Sénégal-Maroc (CAN U17) : Entre penalty contesté et sifflets du public : autopsie d’une polémique stérile et oiseuse

Le Sénégal s’est qualifié pour la finale de la Coupe d’Afrique des Nations des moins de 17 ans en éliminant le Maroc, pays hôte, au terme d’une séance de tirs au but haletante (1-1, 7-6 t.a.b), ce jeudi 28 mai 2026 à Rabat. Pourtant, à peine le coup de sifflet final retenti, une certaine presse s’est empressée d’allumer les mèches d’une polémique stérile, tentant de déplacer le verdict du terrain vers le terrain glissant des ressentiments extra-sportifs. Une posture aussi inutile que nuisible.

Sur la pelouse du stade Moulay El Hassan, les Lionceaux de la Teranga ont validé leur ticket pour la finale de manière incontestable. Face à l’adversité et à l’égalisation tardive des Marocains, les jeunes Sénégalais ont fait preuve d’une force mentale exemplaire pour s’imposer lors de la loterie des tirs au but.

Dès lors que la victoire est acquise et que la qualification est officiellement scellée, ériger des tribunaux médiatiques pour disséquer chaque fait de jeu relève d’un acharnement dénué de sens. C’est pourtant le piège dans lequel plongent certains observateurs, relayés par des médias en quête de sensationnalisme, qui s’évertuent à scruter des détails techniques pour nourrir une victimisation hors de propos.

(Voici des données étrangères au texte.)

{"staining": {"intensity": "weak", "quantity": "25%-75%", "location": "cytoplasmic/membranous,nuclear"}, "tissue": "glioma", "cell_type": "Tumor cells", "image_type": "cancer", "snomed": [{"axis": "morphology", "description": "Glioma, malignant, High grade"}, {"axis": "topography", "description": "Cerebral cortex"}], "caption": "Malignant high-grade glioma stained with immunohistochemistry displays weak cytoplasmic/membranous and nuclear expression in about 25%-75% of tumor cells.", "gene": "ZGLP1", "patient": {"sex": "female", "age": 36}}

Des griefs marginaux pour nourrir polémique

La polémique actuelle se cristallise autour de deux axes principaux, largement amplifiés sur les plateformes numériques :
• L’empiètement sur le penalty: Des arrêts sur image sont brandis pour prouver qu’un joueur marocain avait pénétré dans la surface de réparation avant la frappe du penalty égalisateur à la 96e minute. Si la Loi 14 de l’IFAB prévoit théoriquement de faire retirer le coup de pied de réparation en cas d’« encroachment » d’un coéquipier du tireur, l’interprétation de ces micro-événements est le lot quotidien de tous les matchs de football à travers le monde. La décision arbitrale a tout scellé, refaire le match a posteriori n’effacera pas le tableau d’affichage.

• Les sifflets durant l’hymne national : l’autre cheval de bataille concerne le comportement d’une partie du public local ayant sifflé l’hymne sénégalais avant le coup d’envoi. Bien que cet acte soit regrettable et contraire à l’éthique sportive, il convient de le ramener à sa juste proportion : un débordement de tribune classique qui n’a eu absolument aucune influence sur la performance des vingt-deux acteurs ni sur l’issue de la qualification. En appeler de manière disproportionnée aux codes disciplinaires de la CAF pour réclamer des sanctions relève d’une surenchère inutile.

Se guérir des fantômes de la CAN 2025 pour préserver la fraternité

Cette propension à chercher la petite bête révèle un mal plus profond. Une partie de l’opinion reste prisonnière des souvenirs de la finale de la CAN 2025 chez les seniors, marquée par une vive rivalité et des contestations arbitrales aiguës entre les deux nations.

Alimenter la suspicion en agitant le spectre d’une prétendue « protection institutionnelle » du Maroc au sein de la CAF ne fait qu’envenimer les relations entre deux peuples historiquement unis par des liens de fraternité et de diplomatie séculaire.

Le football doit demeurer un vecteur d’unité et non un prétexte pour réveiller de vieilles rancœurs. Au lieu de s’enferrer dans des débats oiseux et des théories du complot qui ternissent la beauté du sport, le Sénégal du football gagnerait à savourer la performance de ses jeunes ambassadeurs.

Les Lionceaux sont en finale et s’apprêtent à défendre leur couronne continentale face à la Tanzanie ; c’est là la seule vérité qui mérite d’occuper l’espace médiatique.